Items from a data source:
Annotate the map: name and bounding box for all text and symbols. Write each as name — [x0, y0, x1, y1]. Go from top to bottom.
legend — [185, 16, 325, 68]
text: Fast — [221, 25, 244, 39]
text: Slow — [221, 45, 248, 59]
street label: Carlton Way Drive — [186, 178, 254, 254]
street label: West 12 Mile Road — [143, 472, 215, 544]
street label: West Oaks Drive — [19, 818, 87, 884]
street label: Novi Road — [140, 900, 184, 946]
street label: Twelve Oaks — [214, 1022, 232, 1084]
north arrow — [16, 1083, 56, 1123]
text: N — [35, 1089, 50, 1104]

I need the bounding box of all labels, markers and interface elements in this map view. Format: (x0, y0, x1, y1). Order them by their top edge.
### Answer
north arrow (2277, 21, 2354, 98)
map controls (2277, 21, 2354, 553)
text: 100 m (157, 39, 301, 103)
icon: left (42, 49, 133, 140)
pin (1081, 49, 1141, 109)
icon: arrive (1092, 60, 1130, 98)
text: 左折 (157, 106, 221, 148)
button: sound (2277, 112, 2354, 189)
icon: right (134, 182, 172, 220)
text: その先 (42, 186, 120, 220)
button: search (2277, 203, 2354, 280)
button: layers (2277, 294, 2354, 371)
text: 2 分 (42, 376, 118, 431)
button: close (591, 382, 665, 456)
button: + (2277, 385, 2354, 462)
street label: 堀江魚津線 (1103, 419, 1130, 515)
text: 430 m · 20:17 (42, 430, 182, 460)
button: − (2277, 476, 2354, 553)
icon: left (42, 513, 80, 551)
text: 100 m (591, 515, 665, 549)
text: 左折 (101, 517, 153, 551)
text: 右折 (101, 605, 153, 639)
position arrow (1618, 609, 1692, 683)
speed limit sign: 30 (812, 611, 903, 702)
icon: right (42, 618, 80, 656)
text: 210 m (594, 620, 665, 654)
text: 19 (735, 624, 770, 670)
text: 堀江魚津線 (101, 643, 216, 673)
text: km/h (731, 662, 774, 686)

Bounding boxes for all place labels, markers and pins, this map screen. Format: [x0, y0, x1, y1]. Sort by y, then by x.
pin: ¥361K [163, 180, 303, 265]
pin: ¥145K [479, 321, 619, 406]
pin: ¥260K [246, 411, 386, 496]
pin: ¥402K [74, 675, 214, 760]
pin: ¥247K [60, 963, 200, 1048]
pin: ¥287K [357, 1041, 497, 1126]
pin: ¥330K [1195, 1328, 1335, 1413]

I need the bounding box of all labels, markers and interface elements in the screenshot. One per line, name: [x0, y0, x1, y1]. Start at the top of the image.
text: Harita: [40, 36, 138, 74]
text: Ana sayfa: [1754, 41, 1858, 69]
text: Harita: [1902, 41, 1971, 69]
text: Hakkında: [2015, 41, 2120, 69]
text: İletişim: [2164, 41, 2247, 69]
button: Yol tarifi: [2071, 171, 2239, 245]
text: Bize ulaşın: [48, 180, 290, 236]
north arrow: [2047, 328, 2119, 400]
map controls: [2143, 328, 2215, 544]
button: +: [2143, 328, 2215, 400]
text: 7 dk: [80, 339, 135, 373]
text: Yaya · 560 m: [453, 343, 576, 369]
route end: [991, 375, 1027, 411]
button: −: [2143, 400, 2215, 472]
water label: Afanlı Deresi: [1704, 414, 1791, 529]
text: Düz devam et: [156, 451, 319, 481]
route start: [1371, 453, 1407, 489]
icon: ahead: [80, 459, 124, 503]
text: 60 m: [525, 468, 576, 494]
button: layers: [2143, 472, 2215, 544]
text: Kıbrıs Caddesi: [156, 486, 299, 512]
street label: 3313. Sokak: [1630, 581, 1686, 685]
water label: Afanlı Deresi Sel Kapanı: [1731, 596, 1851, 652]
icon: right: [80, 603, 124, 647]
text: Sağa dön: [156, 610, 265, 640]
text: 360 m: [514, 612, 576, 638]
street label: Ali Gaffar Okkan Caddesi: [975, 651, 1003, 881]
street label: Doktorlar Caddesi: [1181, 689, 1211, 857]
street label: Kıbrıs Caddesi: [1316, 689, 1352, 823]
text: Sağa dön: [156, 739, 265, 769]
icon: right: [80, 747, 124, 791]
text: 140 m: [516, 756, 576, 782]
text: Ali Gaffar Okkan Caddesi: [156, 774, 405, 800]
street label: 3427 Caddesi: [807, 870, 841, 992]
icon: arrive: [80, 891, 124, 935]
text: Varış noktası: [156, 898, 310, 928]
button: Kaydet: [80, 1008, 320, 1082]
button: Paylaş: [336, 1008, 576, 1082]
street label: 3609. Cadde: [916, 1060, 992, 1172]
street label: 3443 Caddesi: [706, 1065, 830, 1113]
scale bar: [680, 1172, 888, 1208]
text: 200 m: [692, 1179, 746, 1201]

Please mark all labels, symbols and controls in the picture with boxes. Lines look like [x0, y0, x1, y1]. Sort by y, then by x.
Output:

● **TASK DESCRIPTION**
Copy exactly. Start at the line containing "Please mark all" and continue through the last line of the records.

● **TASK RESULT**
Please mark all labels, symbols and controls in the picture with boxes. Lines look like [x0, y0, x1, y1]. Sort by y, then by x.
Output:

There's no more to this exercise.